== Task directions ==
Update the listing from the line containing "Vrsta viličara" through the end of the listing by replacing "Diesel" with "Dizel". Leave everything else unchanged and give only those lines.

== Page images and extracted text ==
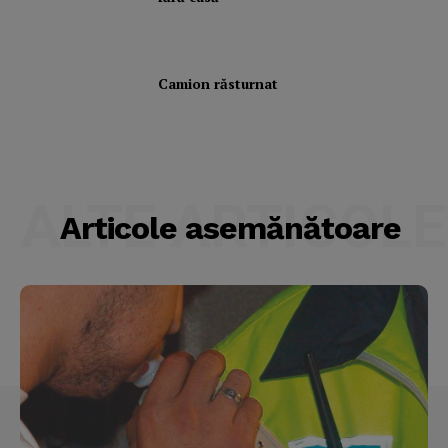
My account
Camion răsturnat
ALTE ARTICOLE
Articole asemănătoare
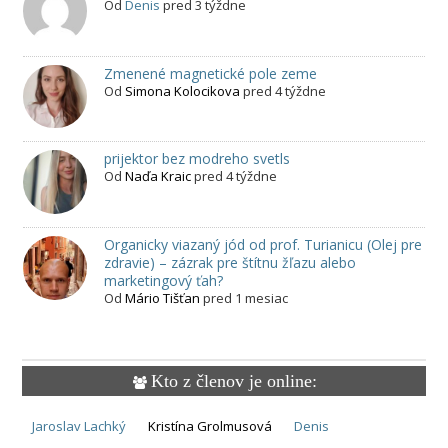
Od
Denis
pred 3 týždne
Zmenené magnetické pole zeme
Od
Simona Kolocikova
pred 4 týždne
prijektor bez modreho svetls
Od
Naďa Kraic
pred 4 týždne
Organicky viazaný jód od prof. Turianicu (Olej pre
zdravie) – zázrak pre štítnu žľazu alebo
marketingový ťah?
Od
Mário Tišťan
pred 1 mesiac
Kto z členov je online:
Jaroslav Lachký
Kristína Grolmusová
Denis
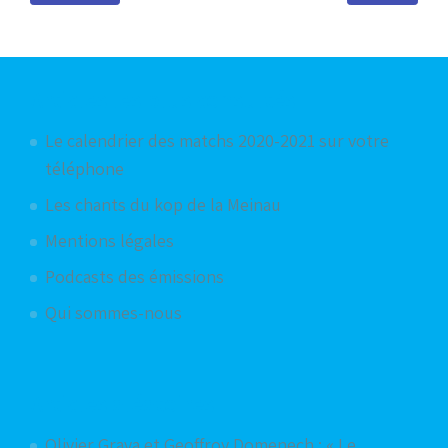
Articles les plus consultés
Le calendrier des matchs 2020-2021 sur votre
téléphone
Les chants du kop de la Meinau
Mentions légales
Podcasts des émissions
Qui sommes-nous
Articles aléatoires
Olivier Grava et Geoffroy Domenech : « Le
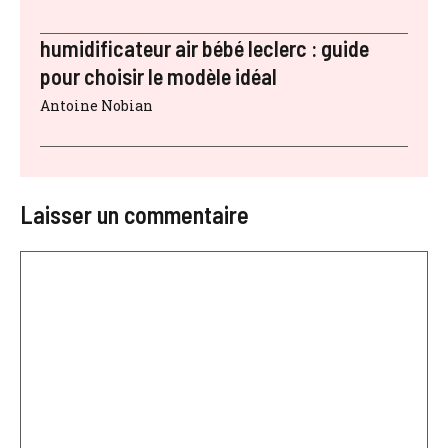
humidificateur air bébé leclerc : guide
pour choisir le modèle idéal
Antoine Nobian
Laisser un commentaire
Commentaire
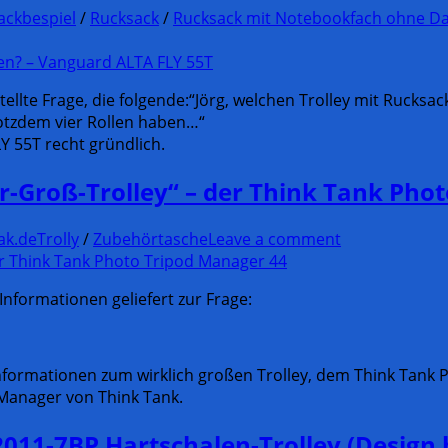
ackbespiel
/
Rucksack
/
Rucksack mit Notebookfach ohne D
stellte Frage, die folgende:“Jörg, welchen Trolley mit Rucks
rotzdem vier Rollen haben…“
 55T recht gründlich.
er-Groß-Trolley“ – der Think Tank Pho
ak.de
Trolly
/
Zubehörtasche
Leave a comment
Informationen geliefert zur Frage:
nformationen zum wirklich großen Trolley, dem Think Tank 
Manager von Think Tank.
2011-7BP Hartschalen-Trolley (Design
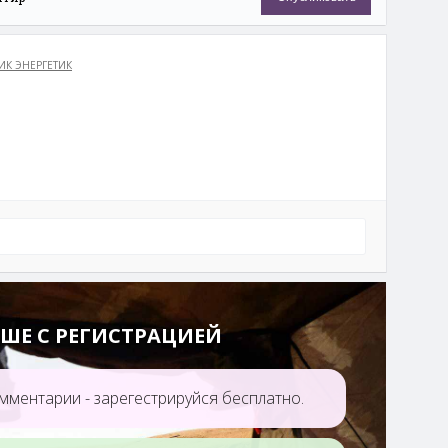
ба
Вулкан
Маршрут от
Шандагатайский
первого пика
ИК ЭНЕРГЕТИК
Восточных Саян до
озёр Эхе-Гол
еки
Перевал Дураков
Минеральный
источник Хунтиин
аршаан /
Хунтинский
(Тункинский) аршан
ШЕ С РЕГИСТРАЦИЕЙ
мментарии - зарегестрируйся бесплатно.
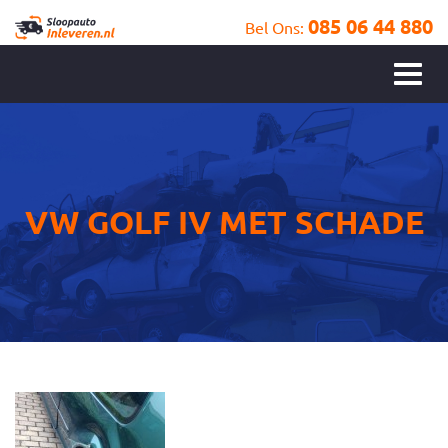
085 06 44 880
Bel Ons:
VW GOLF IV MET SCHADE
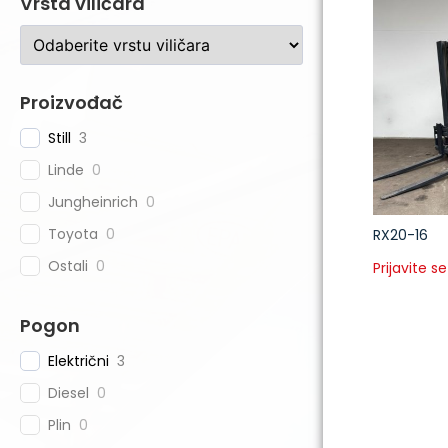
Vrsta viličara
Proizvođač
Still
3
Linde
0
Jungheinrich
0
Toyota
0
RX20-16
Ostali
0
Prijavite se
Pogon
Električni
3
Diesel
0
Plin
0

== Solution to this exercise ==
Vrsta viličara
Proizvođač
Still
3
Linde
0
Jungheinrich
0
Toyota
0
RX20-16
Ostali
0
Prijavite se
Pogon
Električni
3
Dizel
0
Plin
0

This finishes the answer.